Zejnalov Rustan, seine Mutter Veilberg Stella und seine Schwester Veilberg Diana wollen alle zusammen in Estland als eine Familie leben und denken, dass es ungerecht ist, dass man Rustam aus Estland rausschicken möchte, wo er geboren wurde und sein größten Teil seines Lebens verbrachte. Falls man Rustam aus Estland abschiebt, passiert wieder Familienteilung. Auch sind Zejnalov Rustam und seine Mutter äußerst unzufrieden, weil man Rustam schon länger als 10 Monate in Abschiebehaft festhält, obwohl die azerbadzhanische Behörden schon zwei Mal geantwortet haben, dass Zejnalov Rustam nicht azerbadzhanischer Staatsbürger ist.

In der Zeit in der Rustam Zejnalov in der Abschiebehaft war, hat er schon einen Menschen gesehen, über dem eine gezwungene Abschiebung aus Estland nach Russland verhängt wurde, der eine Familie in Estland hatte, Kinder, Frau und Eltern, von seiner Kindheit lebte er an die größte Zeit seines Lebens in Estland.
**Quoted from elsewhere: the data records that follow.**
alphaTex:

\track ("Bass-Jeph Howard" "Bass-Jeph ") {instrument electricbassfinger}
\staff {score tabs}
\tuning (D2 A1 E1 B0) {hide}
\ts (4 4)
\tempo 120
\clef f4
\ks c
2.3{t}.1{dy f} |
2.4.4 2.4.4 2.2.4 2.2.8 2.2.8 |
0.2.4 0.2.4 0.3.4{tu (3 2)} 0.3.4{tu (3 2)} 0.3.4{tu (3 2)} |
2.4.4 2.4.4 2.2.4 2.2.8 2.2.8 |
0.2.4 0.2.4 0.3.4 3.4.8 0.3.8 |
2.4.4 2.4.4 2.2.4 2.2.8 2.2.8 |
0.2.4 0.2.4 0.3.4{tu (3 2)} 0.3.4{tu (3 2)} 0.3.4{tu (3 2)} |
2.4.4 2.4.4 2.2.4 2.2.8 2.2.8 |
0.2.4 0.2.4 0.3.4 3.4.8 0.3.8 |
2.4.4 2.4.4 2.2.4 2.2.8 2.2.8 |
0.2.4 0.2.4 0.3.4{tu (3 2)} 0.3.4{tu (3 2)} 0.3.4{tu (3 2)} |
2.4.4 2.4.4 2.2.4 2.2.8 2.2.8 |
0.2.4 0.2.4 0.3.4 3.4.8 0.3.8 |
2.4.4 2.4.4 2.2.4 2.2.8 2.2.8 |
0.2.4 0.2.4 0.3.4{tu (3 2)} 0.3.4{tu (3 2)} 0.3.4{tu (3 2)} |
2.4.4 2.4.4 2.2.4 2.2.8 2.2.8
Die Russische Föderation hat den Mann nicht angenommen, doch die Mitarbeiter der Migrationsbehörde hielten ihn in der Abschiebehaft fest, damit er aufgibt und freiwillig aus Estland wegfährt, doch er starb in der Abschiebehaft, nachdem er dort ein Jahr abgesessen ist. Der Mann hiess Raschid Lagunov, die Russische Föderation hat ihn nicht angenommen, weil er nicht unter die Kategorie von illegalen Immigranten fiel und bis er selbst nicht den Wunsch äussert Estland zu verlassen, nahm man ihn nicht an. Auf diese Weise, die Abschiebehaft als Druckmittel nutzend, hat die Migrationsbehörde mehr als einen Menschen aus Estland weggeschickt, in der Zeit in der Rustam Zejnalov sich in der Abschiebehaft befindet.
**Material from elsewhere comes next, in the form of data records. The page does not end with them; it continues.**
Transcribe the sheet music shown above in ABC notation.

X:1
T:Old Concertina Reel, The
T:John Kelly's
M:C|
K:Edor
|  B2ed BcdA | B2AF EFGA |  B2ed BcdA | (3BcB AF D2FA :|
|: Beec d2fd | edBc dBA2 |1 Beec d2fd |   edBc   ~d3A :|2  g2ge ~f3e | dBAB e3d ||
Aleksandr Ljapin, geb. 29.07.52 in Estland in der Stadt Kohtla-Järve. War nicht vorbestraft. 1997 ist er freiwillig nach Russland ausgereist. Er war dort einige Tage und kehrte zurück nach Estland. Am 18.02.1998 hat die Migrationsbehörde Aleksandr Ljapin als illegalen Einwanderer, der sich in Estland befindet, registriert, als er selbst dorthin kam und sagte, dass er keine Dokumenten hat. Am 07.03.2011 hat die Behörde für Staatsangehörigkeit- und Migrationsfragen eine Aufforderung zur Abschiebung ausgestellt und brachte ihn in Abschiebehaft, um ihn auszuweisen. Am selben Tag erklärte Aleksandr Ljapin den Mitarbeitern der Behörde, dass er 1997 nicht nach Russland hat ausreisen wollen, doch geriet er in Fänge von Betrügern, die ihn ausgenutzt hätten und es kam dabei raus, dass er freiwillig einen Einreiseantrag für Russland beantragt hat, um ein Auto für diese Leute aus Estland nach Russland überzuführen, für die Leute, die nach Russland ausreisten, gab es bestimmte Zugeständnisse für die Überführung vom Auto.
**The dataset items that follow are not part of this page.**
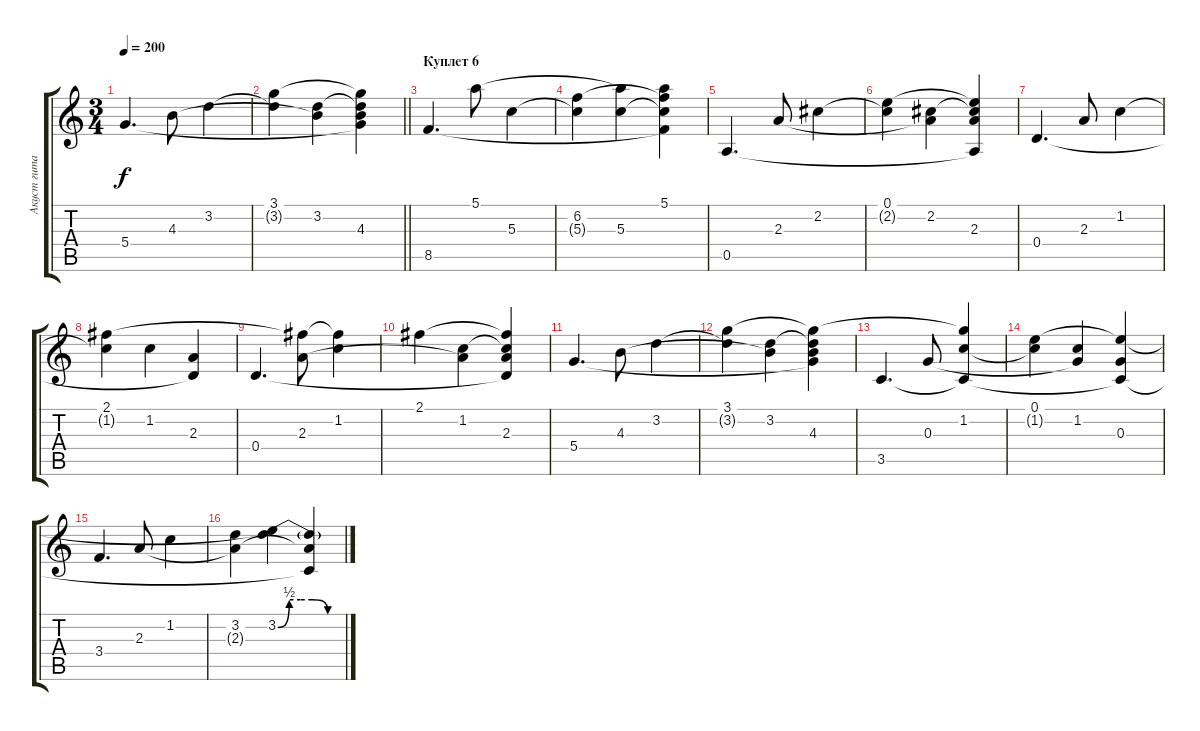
\track ("Акуст гитара" "Акуст гита") {instrument acousticguitarsteel}
\staff {score tabs}
\tuning (E4 B3 G3 D3 A2 E2) {hide}
\ts (3 4)
\tempo 200
\clef g2
\ks c
5.4.4{d dy f} 4.3.8 3.2.4 |
\barLineRight lightlight
(3.1 3.2{t}).4 (3.2 4.3{t}).4 (3.1{t} 3.2{t} 4.3 5.4{t}).4 |
\section ("" "Куплет 6")
8.5.4{d} 5.1.8 5.3.4 |
(6.2 5.3{t}).4 (5.1{t} 5.3).4 (5.1 6.2{t} 5.3{t} 8.5{t}).4 |
0.5.4{d} 2.3.8 2.2.4 |
(0.1 2.2{t}).4 (2.2 2.3{t}).4 (0.1{t} 2.2{t} 2.3 0.5{t}).4 |
0.4.4{d} 2.3.8 1.2.4 |
(2.1 1.2{t}).4 1.2.4 (2.3 0.4{t}).4 |
0.4.4{d} (2.1{t} 2.3).8 (2.1{t} 1.2).4 |
2.1.4 (1.2 2.3{t}).4 (2.1{t} 1.2{t} 2.3 0.4{t}).4 |
5.4.4{d} 4.3.8 3.2.4 |
(3.1 3.2{t}).4 (3.2 4.3{t}).4 (3.1{t} 3.2{t} 4.3 5.4{t}).4 |
3.5.4{d} 0.3.8 (3.1{t} 1.2 3.5{t}).4 |
(0.1 1.2{t}).4 (1.2 0.3{t}).4 (0.1{t} 0.3 3.5{t}).4 |
3.4.4{d} 2.3.8 1.2.4 |
(3.2 2.3{t}).4 (0.1{t} 3.2{be (custom 0 0 10 2 20 2 30 2 44 0 60 0)}).4 (3.2{t} 2.3{t} 3.5{t}).4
Aleksandr Ljapin war in Russland einige Tage und kehrte zurück nach Estland. Er erklärte, dass er nicht nach Russland gehen möchte, trotz der russischen Staatsbürgerschaft lebte er niemals in Russland, er hat dort keine Wohnung, keine Verwandte oder Bekannte, er will in Estland bleiben, weil er hier geboren ist und 58 Jahre hier lebt, hier sind sein Bruder und seine Eltern begraben. All dies nicht in Rücksicht nehmend, gab es einen Beschluss Aleksandr Ljapin in Abschiebehaft zu nehmen und in nach Russland auszuweisen. Man gab ihm 10 Tage, um den Beschluss über seine Unterbringung in der Abschiebehaft und die Abschiebung selbst anzufechten, doch bis heute hat man ihm keinen Rechtsanwalt zur Verfügung gestellt und haben auch nicht erklärt, wie er das machen soll, und die Frist geht zu Ende.

14.03.2011 Samsonnikov Dmitrij (Unterschrift )
14.03.2011 Ljapin Aleksandr (Unterschrift)
14.03.2011 Zejnalov Rustam  ( Unterschrift)


Kommentare:

Anonym hat gesagt…

Selber diesen Weg gewäht, da kann man nur staunen.

Anonym hat gesagt…

Die sind wohl in Estland vorbestraft?